In December 2021, United States Surgeon General Vivek Murthy warned the public of alarming increases in the prevalence of certain mental health challenges among children, teenagers, and young adults. Now, a new analysis from UC Berkeley and UC San Francisco tracks how this crisis—which grew over the past decade and was exacerbated by the COVID-19 pandemic—trickled its way into emergency medicine departments across the United States.
A new study published today in JAMA Network Open shows that despite a pandemic-related decline in the overall number of emergency room (ER) visits during 2020 and 2021, a higher-than-normal proportion of children between the ages of 12 and 17 were seen in the ER for mental health-related care.
“People might have been afraid to seek help at the start of the pandemic,” explained lead author Sofia Villas-Boas, a professor in the Department of Agricultural & Resource Economics (ARE) at UC Berkeley, “but once it became safe to do so, we saw that children and teenagers were more willing or had a higher need to seek emergency care for mental health reasons than other groups.”

▶ Task details
Reproduce the part of the article on youth mental health emergency visits starting at "In December 2021, United" and ending at "mental health-related care.", updating "decade" to "ten years".

[Collected data]

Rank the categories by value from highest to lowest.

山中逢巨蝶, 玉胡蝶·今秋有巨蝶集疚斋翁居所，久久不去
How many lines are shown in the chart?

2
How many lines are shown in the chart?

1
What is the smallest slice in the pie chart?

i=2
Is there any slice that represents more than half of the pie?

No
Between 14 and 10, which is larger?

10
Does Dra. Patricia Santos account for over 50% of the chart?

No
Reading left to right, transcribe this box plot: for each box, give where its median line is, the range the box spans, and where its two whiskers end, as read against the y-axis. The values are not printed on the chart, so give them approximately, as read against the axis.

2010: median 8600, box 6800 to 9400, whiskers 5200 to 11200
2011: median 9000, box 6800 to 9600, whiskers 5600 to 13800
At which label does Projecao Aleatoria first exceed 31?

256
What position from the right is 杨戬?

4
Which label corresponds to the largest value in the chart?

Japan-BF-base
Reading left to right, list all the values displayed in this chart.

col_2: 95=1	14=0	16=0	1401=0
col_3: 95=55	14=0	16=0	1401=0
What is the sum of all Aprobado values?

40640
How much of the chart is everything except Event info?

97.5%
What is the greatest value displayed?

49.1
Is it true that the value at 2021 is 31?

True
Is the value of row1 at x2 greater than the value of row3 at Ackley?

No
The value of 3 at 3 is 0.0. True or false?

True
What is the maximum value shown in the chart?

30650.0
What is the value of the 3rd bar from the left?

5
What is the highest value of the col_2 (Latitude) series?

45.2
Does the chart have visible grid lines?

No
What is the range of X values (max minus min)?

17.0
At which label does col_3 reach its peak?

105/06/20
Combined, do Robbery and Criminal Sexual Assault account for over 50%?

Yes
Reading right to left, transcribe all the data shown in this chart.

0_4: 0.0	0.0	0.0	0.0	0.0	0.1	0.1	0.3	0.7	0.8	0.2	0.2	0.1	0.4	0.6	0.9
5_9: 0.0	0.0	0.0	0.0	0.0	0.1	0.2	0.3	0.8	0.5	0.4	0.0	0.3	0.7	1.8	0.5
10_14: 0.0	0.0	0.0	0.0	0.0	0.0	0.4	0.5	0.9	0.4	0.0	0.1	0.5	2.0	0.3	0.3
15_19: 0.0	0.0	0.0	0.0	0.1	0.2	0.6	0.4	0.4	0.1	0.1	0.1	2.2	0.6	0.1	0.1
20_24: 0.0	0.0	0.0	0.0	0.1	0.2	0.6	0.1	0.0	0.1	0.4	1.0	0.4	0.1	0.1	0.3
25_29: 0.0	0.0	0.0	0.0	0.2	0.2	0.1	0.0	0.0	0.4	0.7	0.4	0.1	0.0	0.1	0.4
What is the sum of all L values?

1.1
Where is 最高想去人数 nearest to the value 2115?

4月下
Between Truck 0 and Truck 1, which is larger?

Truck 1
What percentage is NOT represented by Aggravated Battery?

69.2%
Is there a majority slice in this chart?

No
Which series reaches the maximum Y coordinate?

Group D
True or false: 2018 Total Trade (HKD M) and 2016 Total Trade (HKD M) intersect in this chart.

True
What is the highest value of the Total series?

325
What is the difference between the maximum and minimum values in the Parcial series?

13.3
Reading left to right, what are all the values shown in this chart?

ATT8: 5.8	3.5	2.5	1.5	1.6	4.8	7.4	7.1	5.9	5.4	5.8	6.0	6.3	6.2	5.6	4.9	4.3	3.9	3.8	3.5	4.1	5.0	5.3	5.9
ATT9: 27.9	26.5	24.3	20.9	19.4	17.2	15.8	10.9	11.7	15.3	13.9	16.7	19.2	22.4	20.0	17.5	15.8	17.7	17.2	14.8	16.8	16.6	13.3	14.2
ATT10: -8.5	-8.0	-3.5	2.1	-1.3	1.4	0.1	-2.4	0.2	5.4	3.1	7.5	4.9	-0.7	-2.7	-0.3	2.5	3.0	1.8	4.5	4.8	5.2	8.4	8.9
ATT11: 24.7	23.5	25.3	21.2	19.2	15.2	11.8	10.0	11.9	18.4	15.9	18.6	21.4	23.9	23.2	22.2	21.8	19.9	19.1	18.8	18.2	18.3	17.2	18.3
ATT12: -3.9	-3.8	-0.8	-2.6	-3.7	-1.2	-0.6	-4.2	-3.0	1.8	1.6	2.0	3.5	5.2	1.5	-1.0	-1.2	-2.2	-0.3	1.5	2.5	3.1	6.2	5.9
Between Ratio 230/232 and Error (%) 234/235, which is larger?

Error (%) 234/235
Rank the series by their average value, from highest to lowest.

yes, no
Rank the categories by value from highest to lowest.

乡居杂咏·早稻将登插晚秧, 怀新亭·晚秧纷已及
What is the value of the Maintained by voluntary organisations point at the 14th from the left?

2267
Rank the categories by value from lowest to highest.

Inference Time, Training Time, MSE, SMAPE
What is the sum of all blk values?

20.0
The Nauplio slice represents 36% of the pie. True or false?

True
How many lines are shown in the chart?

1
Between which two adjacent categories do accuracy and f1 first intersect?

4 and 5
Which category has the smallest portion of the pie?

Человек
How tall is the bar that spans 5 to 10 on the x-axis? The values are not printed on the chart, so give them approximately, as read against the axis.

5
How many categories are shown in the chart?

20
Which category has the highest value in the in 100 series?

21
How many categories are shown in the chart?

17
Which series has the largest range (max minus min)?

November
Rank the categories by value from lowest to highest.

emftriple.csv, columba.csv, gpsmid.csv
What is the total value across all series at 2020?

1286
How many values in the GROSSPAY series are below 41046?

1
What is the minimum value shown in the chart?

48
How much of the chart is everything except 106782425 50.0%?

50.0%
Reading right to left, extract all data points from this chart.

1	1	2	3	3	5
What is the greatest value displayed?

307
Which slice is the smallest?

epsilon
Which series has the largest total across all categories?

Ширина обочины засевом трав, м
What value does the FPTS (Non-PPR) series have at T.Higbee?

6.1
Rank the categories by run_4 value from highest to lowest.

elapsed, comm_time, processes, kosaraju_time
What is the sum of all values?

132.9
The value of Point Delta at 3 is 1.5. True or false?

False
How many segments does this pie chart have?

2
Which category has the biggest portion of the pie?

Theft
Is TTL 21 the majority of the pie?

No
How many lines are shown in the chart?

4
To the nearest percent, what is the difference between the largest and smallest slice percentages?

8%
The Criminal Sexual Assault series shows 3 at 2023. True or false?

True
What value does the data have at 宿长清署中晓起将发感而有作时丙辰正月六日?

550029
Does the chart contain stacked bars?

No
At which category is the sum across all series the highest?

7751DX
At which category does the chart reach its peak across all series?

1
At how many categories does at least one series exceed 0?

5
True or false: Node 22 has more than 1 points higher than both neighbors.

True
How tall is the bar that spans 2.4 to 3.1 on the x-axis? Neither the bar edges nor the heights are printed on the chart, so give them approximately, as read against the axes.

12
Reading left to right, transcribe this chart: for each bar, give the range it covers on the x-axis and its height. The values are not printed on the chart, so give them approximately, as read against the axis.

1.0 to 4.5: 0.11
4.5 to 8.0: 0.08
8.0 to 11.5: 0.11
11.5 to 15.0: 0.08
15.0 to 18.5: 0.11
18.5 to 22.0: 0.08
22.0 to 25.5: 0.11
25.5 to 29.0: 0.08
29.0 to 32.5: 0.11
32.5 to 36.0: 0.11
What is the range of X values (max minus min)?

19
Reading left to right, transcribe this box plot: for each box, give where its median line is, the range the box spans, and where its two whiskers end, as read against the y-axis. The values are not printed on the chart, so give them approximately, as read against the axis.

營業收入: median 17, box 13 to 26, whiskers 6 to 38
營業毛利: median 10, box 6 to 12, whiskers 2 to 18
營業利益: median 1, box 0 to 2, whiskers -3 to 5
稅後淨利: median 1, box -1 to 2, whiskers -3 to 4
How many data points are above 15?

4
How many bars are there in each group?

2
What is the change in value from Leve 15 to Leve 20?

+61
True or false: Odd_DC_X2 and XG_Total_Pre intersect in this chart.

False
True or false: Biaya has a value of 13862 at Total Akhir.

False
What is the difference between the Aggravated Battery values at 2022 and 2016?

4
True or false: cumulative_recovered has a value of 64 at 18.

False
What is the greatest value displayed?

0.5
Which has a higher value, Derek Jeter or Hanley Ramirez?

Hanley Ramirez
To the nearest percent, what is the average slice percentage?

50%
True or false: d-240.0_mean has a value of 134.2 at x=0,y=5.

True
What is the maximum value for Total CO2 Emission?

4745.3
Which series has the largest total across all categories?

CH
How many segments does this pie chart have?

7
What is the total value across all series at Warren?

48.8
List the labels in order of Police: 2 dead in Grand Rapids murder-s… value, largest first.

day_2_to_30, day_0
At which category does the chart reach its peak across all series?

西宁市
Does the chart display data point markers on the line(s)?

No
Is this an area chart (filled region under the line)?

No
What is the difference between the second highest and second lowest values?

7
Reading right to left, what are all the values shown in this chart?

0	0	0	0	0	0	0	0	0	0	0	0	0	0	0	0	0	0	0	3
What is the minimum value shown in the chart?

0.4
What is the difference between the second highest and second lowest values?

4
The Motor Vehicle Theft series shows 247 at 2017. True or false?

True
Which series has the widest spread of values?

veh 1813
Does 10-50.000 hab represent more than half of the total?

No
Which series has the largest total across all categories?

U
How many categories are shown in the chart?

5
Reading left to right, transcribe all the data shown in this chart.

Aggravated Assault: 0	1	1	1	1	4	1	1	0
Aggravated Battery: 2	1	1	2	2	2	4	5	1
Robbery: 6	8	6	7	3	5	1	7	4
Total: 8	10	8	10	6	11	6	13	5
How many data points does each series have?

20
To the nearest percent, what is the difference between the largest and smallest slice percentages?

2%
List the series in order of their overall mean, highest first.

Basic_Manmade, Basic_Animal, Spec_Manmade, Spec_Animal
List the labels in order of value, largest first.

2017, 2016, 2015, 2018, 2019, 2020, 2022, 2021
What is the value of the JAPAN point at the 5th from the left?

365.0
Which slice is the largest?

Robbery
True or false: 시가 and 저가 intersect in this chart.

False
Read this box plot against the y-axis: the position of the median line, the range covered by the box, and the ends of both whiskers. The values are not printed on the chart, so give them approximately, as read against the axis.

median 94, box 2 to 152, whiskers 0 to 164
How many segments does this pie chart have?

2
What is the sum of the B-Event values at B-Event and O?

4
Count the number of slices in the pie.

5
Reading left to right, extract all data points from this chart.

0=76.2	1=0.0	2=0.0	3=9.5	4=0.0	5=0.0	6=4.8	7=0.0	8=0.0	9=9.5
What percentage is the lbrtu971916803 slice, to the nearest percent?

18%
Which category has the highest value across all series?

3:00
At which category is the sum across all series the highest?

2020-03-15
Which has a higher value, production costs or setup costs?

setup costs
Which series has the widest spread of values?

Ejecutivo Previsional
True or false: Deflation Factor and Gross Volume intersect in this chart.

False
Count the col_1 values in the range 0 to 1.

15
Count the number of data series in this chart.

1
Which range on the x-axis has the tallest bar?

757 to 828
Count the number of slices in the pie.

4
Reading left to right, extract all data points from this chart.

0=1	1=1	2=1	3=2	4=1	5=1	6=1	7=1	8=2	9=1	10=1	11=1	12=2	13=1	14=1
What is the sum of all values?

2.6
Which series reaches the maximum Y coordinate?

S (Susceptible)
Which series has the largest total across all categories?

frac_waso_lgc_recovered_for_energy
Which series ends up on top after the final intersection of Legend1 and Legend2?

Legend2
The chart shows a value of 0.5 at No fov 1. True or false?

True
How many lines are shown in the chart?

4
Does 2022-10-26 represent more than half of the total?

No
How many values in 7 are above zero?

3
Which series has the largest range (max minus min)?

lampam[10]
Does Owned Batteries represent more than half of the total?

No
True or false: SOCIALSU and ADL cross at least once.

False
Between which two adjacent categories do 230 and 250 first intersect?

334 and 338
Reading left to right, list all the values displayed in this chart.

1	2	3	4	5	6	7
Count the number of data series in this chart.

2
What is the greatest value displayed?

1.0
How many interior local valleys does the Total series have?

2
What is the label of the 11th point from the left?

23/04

▶ Result for this task
In December 2021, United States Surgeon General Vivek Murthy warned the public of alarming increases in the prevalence of certain mental health challenges among children, teenagers, and young adults. Now, a new analysis from UC Berkeley and UC San Francisco tracks how this crisis—which grew over the past ten years and was exacerbated by the COVID-19 pandemic—trickled its way into emergency medicine departments across the United States.
A new study published today in JAMA Network Open shows that despite a pandemic-related decline in the overall number of emergency room (ER) visits during 2020 and 2021, a higher-than-normal proportion of children between the ages of 12 and 17 were seen in the ER for mental health-related care.